Look below for the line holding "middle mcp: (119, 709)" and the line holding "middle dip: (849, 827)". Transcribe exactly those lines and all lines between them, nothing more.

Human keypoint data
= Beginning of Section =

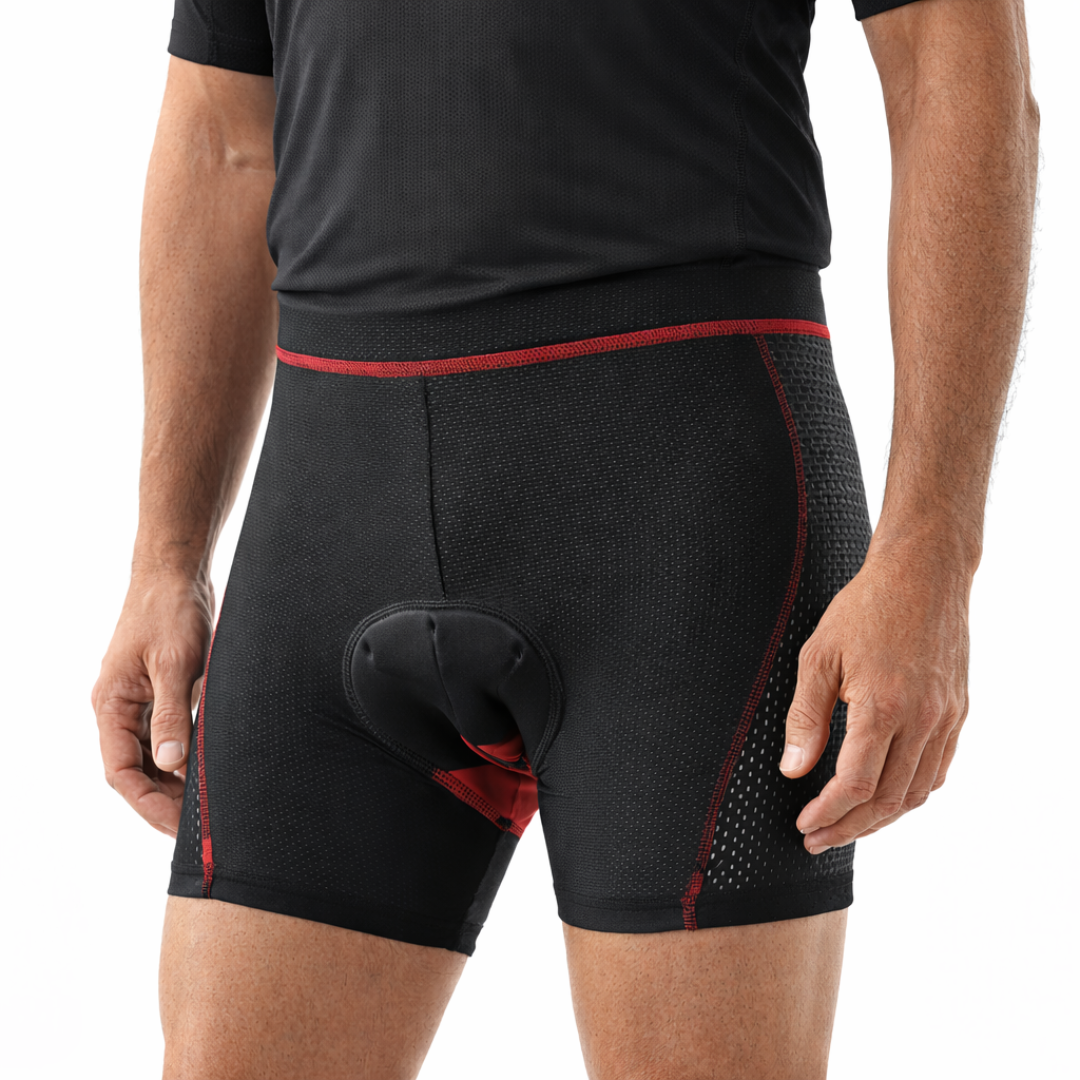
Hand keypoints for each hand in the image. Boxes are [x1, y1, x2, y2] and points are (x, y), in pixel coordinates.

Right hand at [91, 572, 213, 836]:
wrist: (176, 573)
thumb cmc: (170, 611)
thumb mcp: (175, 663)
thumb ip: (172, 714)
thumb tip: (172, 763)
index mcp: (111, 705)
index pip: (122, 772)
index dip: (149, 803)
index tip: (180, 826)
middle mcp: (119, 709)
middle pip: (136, 771)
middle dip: (165, 800)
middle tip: (202, 822)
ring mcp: (139, 702)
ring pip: (152, 756)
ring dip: (176, 781)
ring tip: (207, 804)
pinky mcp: (161, 693)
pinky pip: (168, 735)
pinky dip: (185, 755)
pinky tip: (208, 768)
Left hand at [779, 537, 971, 852]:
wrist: (923, 575)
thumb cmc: (865, 609)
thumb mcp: (818, 656)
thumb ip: (805, 717)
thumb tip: (793, 769)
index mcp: (882, 706)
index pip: (855, 785)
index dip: (828, 813)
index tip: (805, 825)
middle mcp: (922, 719)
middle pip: (887, 799)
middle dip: (849, 827)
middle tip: (817, 839)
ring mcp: (945, 719)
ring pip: (916, 792)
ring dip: (880, 818)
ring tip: (847, 826)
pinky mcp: (957, 713)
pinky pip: (937, 770)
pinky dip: (910, 793)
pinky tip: (885, 796)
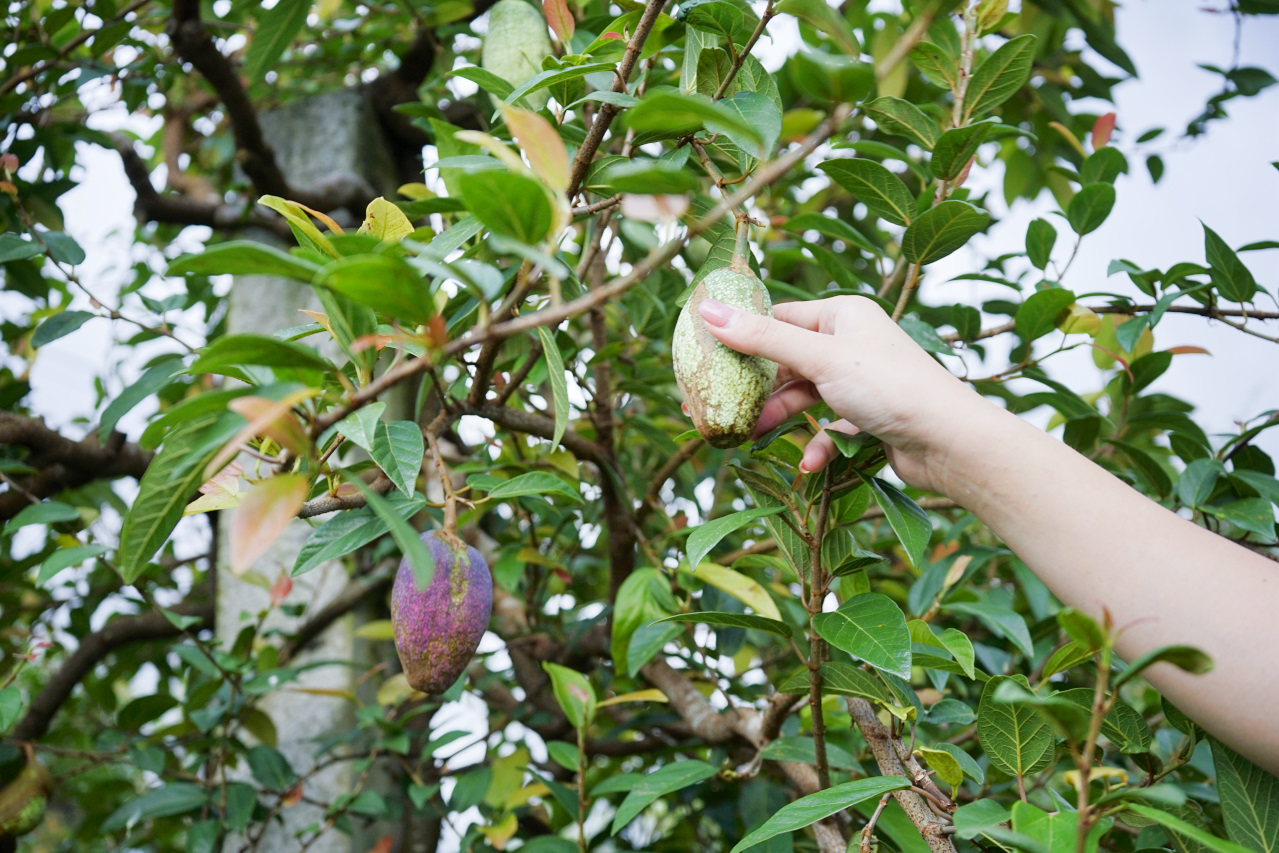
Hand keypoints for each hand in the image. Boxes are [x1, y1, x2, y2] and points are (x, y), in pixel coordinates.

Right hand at [696, 294, 983, 491]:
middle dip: (757, 387)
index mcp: (843, 315)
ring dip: (780, 418)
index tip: (706, 359)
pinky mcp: (870, 417)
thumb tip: (706, 309)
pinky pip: (830, 426)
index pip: (780, 318)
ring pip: (805, 396)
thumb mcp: (819, 358)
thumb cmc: (891, 387)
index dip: (743, 336)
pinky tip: (808, 463)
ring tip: (752, 437)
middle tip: (716, 406)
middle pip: (787, 361)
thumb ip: (762, 338)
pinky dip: (817, 444)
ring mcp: (861, 381)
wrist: (950, 442)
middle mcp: (852, 343)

= End of Section =

▸ **Answer to this task**
middle mcp: (119, 709)
middle pip: (136, 771)
middle dip: (165, 800)
middle tip: (202, 822)
ring mcp: (139, 702)
ring pip: (152, 756)
ring dip: (176, 781)
ring tip: (207, 804)
pinky mcp: (161, 693)
pinky pip: (168, 735)
pinky dip: (185, 755)
pinky tip: (208, 768)
Left hand at [779, 537, 971, 852]:
wrist: (923, 575)
thumb cmc: (865, 609)
thumb mcp: (818, 656)
thumb ip: (805, 717)
thumb tip: (793, 769)
index mcp: (882, 706)
index pip: (855, 785)
index dip: (828, 813)
index tip: (805, 825)
middle mcp: (922, 719)
middle pip: (887, 799)
middle dip: (849, 827)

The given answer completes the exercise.